--- Information provided ---

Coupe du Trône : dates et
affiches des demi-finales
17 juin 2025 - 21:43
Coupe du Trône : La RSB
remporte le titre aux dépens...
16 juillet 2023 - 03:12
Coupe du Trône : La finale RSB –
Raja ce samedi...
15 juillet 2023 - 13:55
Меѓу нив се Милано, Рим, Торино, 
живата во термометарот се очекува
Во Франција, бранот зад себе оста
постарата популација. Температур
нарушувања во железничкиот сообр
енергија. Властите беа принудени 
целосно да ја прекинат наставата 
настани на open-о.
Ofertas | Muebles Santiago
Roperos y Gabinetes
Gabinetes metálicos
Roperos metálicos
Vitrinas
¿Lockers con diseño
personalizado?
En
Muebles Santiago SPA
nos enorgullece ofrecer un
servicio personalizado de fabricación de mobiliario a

---
--- Information provided ---

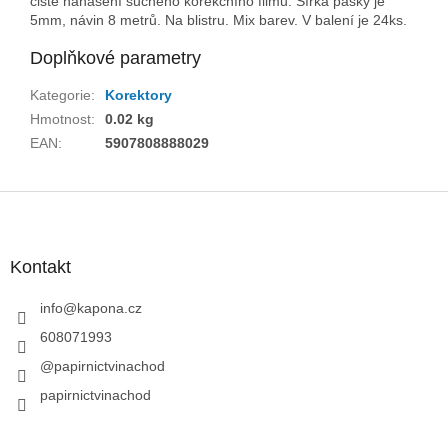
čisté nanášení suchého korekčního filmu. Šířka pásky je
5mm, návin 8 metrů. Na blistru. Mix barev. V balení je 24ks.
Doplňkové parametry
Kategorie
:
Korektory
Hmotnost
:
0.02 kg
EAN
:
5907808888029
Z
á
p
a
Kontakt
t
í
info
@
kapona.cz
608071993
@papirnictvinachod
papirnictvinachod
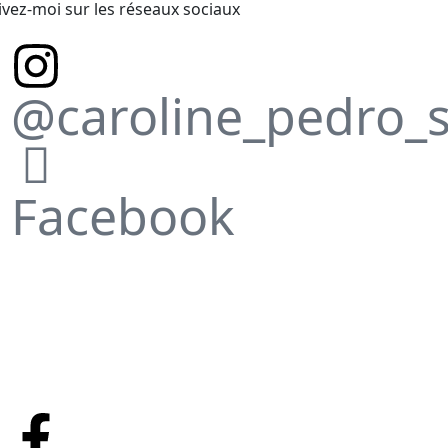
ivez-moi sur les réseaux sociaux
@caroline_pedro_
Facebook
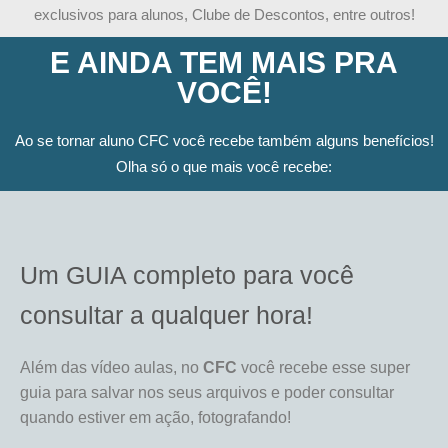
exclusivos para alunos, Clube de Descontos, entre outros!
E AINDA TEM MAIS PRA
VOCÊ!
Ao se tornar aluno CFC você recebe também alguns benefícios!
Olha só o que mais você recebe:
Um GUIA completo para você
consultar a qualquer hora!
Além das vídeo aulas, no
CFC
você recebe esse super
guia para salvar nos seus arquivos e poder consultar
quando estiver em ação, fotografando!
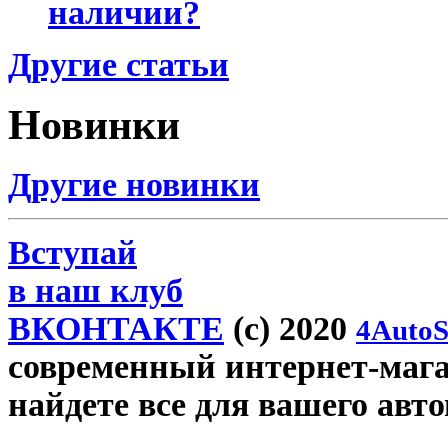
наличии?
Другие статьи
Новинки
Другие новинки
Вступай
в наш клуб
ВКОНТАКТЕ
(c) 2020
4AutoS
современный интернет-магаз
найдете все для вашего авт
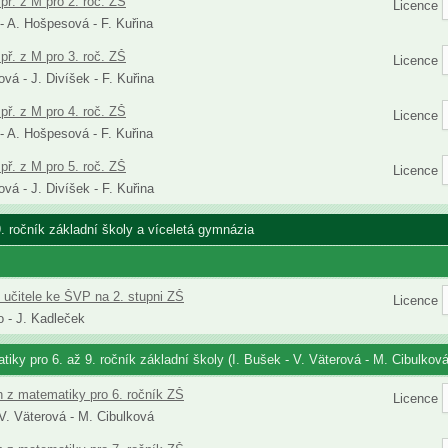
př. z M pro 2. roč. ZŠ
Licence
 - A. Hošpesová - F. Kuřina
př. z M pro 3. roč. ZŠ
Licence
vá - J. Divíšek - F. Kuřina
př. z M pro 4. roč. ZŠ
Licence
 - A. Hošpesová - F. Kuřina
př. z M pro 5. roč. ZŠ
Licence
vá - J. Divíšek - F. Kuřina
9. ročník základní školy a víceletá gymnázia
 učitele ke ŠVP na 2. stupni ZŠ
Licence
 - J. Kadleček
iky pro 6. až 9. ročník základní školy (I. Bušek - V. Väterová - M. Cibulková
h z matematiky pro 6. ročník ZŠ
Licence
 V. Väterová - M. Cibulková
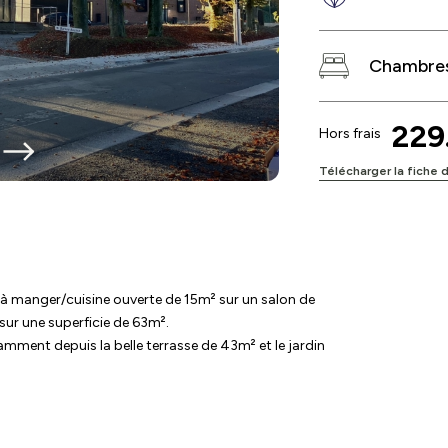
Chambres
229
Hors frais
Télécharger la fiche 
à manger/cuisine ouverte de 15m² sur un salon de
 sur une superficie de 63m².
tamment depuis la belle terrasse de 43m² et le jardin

---

**Work to complete**
From the records above, retype only the lines starting at the line that contains "nos enorgullece ofrecer un" and ending at the line that contains "servicio personalizado de", both included.

**Task answer**
nos enorgullece ofrecer un
servicio personalizado de fabricación de mobiliario a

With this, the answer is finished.